Copy out the lines of the entries word for word, starting at the very first line and ending at the line that contains "DATE-OBS= '2011-03-20T09:50:44.123' /", with both of those lines included.

[Entries taken from a collection]

[Start]

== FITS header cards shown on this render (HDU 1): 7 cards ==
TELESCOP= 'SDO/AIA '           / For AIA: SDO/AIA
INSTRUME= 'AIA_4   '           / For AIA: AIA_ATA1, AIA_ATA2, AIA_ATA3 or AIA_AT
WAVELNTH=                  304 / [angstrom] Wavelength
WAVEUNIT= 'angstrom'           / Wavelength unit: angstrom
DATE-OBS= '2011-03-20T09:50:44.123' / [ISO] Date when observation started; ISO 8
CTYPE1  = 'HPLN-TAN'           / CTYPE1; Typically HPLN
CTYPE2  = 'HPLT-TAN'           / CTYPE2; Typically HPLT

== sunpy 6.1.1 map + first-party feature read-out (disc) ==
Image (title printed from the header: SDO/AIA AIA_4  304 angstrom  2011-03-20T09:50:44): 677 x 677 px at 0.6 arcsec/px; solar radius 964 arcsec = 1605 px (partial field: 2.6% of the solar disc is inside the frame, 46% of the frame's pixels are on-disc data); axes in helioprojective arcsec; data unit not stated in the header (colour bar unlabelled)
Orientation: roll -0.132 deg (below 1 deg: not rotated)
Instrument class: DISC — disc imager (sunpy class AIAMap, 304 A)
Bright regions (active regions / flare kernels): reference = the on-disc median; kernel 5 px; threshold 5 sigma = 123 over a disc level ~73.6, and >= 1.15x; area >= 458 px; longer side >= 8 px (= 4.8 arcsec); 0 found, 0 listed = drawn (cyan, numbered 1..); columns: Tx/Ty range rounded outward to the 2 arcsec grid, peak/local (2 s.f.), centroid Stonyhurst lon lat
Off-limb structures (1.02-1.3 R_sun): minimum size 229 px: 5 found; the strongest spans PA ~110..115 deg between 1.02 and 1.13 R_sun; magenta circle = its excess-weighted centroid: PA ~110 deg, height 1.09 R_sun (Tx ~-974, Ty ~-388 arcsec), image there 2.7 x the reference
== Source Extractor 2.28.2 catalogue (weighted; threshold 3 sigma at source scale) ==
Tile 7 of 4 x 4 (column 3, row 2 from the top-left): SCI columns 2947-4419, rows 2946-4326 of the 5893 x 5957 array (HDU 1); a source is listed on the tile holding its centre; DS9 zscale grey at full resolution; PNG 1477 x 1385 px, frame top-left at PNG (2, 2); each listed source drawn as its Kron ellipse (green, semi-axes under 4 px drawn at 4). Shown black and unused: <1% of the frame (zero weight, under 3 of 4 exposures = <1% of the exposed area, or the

[End]

● Answer to the exercise:
== FITS header cards shown on this render (HDU 1): 7 cards ==
TELESCOP= 'SDO/AIA '           / For AIA: SDO/AIA
INSTRUME= 'AIA_4   '           / For AIA: AIA_ATA1, AIA_ATA2, AIA_ATA3 or AIA_AT
WAVELNTH=                  304 / [angstrom] Wavelength
WAVEUNIT= 'angstrom'           / Wavelength unit: angstrom
DATE-OBS= '2011-03-20T09:50:44.123' / [ISO] Date when observation started; ISO 8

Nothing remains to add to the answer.